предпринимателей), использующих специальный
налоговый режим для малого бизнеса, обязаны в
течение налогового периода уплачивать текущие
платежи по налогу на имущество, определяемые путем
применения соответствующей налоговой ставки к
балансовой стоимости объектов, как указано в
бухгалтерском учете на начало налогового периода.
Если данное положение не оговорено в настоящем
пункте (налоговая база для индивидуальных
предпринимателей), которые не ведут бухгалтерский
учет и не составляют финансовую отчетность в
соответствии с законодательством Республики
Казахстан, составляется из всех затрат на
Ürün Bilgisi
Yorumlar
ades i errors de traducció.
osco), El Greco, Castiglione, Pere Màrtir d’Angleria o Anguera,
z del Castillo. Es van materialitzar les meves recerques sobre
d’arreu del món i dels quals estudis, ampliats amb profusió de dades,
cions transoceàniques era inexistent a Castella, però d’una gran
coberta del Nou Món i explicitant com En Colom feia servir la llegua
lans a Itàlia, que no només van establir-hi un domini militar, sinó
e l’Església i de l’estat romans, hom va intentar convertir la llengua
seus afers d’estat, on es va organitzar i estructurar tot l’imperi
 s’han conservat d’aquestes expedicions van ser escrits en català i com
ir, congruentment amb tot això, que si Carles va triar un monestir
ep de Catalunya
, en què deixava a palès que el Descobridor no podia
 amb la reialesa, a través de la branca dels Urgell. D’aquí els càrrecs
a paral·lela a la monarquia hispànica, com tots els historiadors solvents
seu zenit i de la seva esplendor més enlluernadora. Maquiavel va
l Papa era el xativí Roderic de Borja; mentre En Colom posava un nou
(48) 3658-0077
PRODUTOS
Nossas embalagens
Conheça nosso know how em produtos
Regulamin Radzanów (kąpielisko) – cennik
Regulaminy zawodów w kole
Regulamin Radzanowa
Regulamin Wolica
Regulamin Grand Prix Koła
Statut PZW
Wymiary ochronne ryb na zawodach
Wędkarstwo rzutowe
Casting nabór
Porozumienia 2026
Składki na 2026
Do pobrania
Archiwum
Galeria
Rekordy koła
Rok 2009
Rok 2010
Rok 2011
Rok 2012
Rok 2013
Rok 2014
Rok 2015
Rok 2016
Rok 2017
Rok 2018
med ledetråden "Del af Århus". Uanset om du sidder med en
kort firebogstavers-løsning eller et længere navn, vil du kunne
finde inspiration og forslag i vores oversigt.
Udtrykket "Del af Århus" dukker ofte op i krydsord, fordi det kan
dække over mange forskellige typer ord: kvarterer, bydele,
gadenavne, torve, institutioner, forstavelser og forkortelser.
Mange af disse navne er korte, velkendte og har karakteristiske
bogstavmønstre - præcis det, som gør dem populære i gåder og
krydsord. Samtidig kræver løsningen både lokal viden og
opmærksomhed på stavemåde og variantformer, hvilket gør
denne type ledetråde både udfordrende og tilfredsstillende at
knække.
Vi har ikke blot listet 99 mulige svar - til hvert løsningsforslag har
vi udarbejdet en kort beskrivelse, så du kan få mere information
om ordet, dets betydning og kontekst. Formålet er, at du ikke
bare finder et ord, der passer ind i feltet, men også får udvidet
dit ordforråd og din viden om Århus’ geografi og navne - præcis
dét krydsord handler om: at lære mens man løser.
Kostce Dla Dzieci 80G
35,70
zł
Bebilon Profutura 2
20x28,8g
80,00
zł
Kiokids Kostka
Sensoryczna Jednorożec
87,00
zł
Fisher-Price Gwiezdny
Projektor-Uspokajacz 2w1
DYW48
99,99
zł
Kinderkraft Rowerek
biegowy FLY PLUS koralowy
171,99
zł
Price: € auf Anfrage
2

▸ WHAT THE TASK ASKS: If a line in the entries above has the word "estat", copy it.

▸ ANSWER TO THE PROBLEM:
e l’Església i de l’estat romans, hom va intentar convertir la llengua
seus afers d’estat, on es va organitzar i estructurar tot l’imperi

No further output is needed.